Eun Yang - MD & Senior Equity Research Analyst
And then a second question is on the price increase that took place in February, 5.9%. What would be your net realized price increase from 5.9%?
Pepe Carmona - CFO, Senior VP & Treasurer
Yes. We haven't provided a guidance on what percentage of the 5.9% goes into net. Obviously, nothing goes into net, it goes into gross to net. So -- but I would say a large portion of the 5.9% will go to net, at least 50%, let's call it. And what happened there is that when you have a price increase, there's several things that in the contracts that are all kind of interlinked between each other. You have things that kick in like administration fees or things that connect one contract to the other that start taking -- not rebate, but under contract kind of, that start increasing your gross to net and that doesn't pass through the net.
Operator
And I'm showing no further questions at this time. I would now like to turn the call back to Jesper Høiland, President and CEO, for closing remarks.

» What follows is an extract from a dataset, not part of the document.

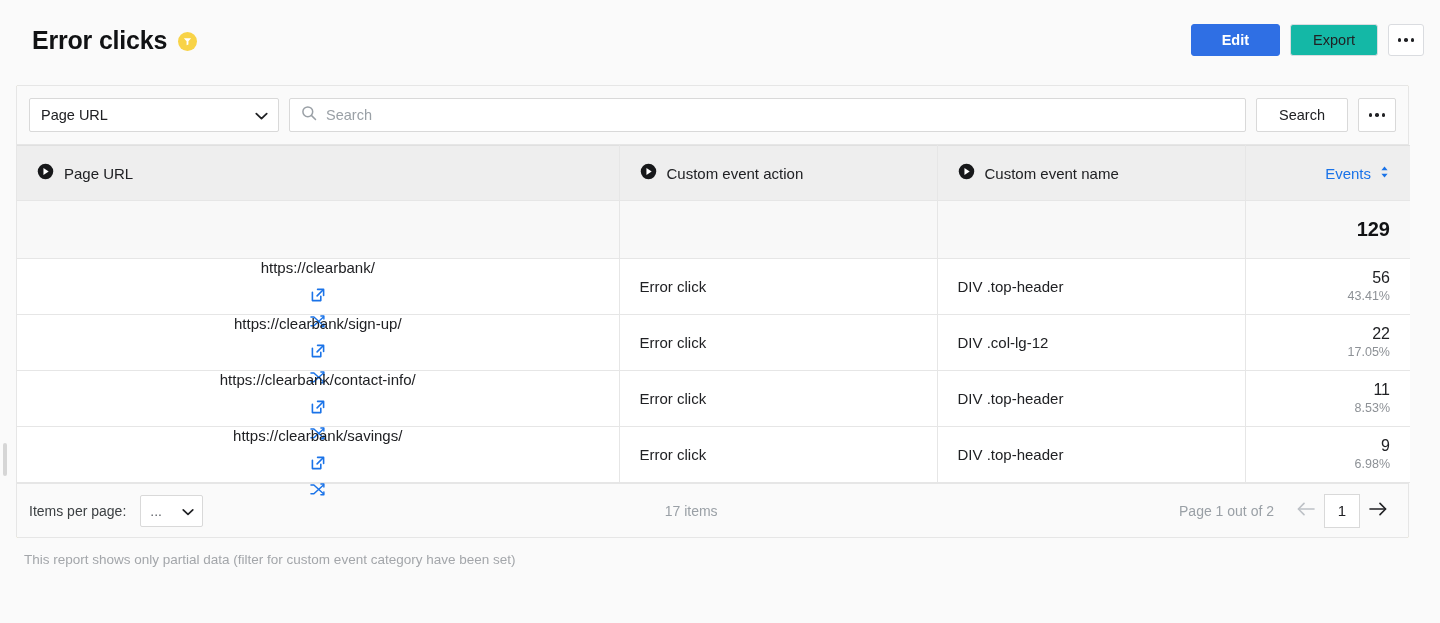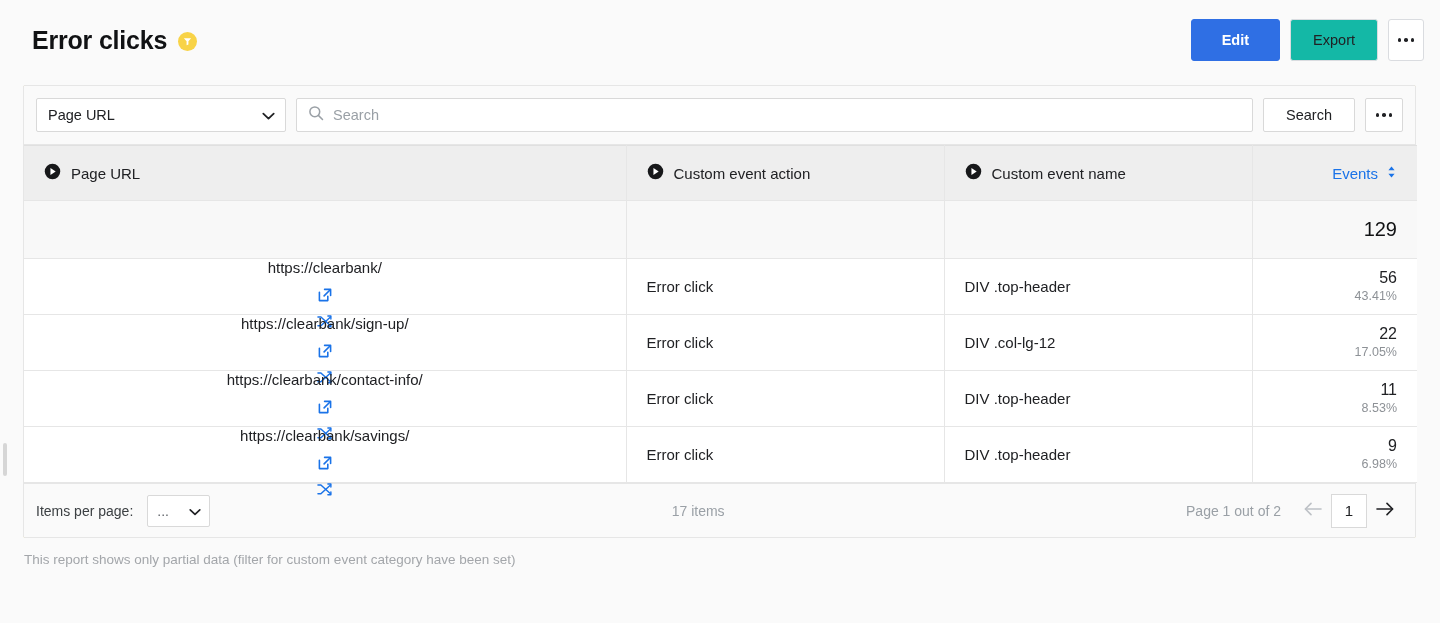"Edit" .btn { height: 42px -> 32px }
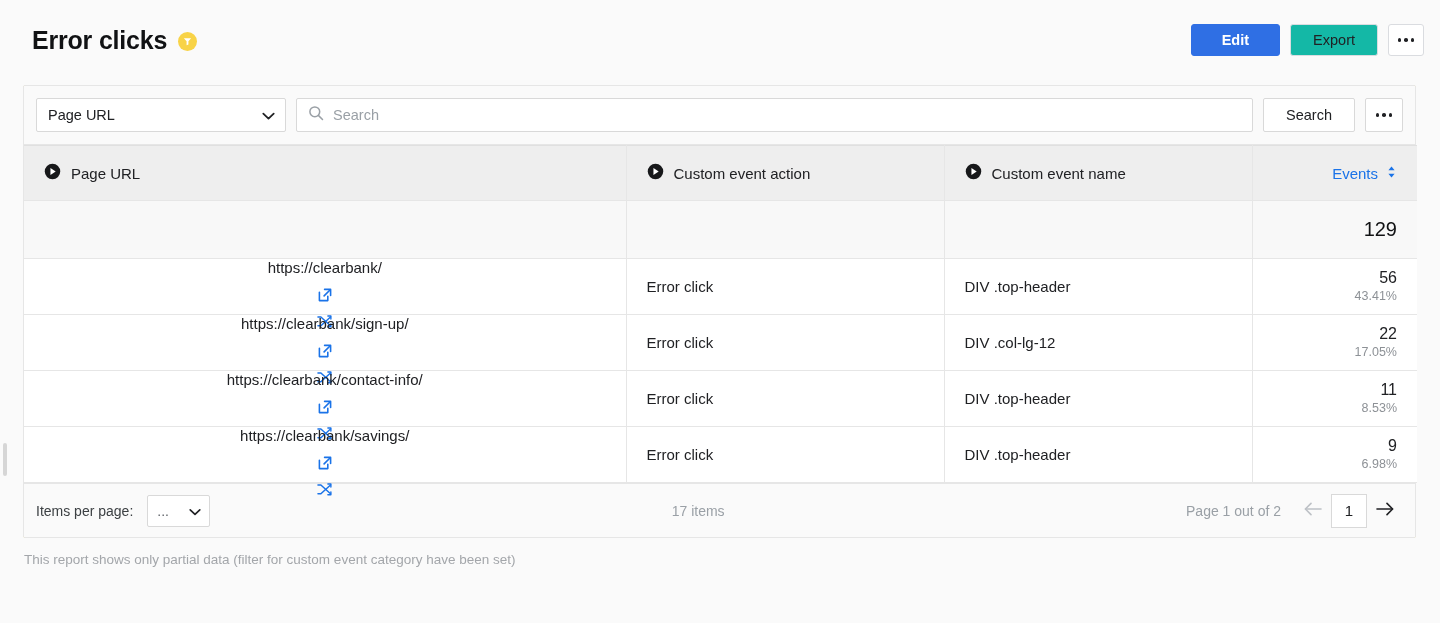"Page URL" .card { left: 23px -> 16px }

Jesper Høiland - President, CEO & Director
Thank you very much. Thanks to everyone for your interest in Radius Health. Maybe we weren't clear enough upfront, but we also had Amanda Mott and Joe Kelly here with us. We have decided that the first quarter focus should be on the commercial led by Joe Kelly. He's also going to join us for the road trip that we are going to make. We are going to be in New York tomorrow, and we're, of course, also available for calls. Should you want to give us a call, you have Elhan's contact details, so she will be able to provide that sort of linkage to us should you have any further questions that you would like us to elaborate on.
But as for now, I can only say that we are pleased with our first quarter result. And as we used to say, 1 down, 3 to go, then the year is done. There is a lot of things taking place at Radius as we are speaking, and we certainly look forward to meet with all of you in the future and discuss that further. So thanks from our end, and look forward to see you and talk to you in the near future. Thank you.
Gary Hattersley - Chief Scientific Officer & Senior VP
Thank you.
Operator
Ladies and gentlemen, thank you for participating in today's conference. This does conclude the program, and you may all disconnect. Everyone, have a great day.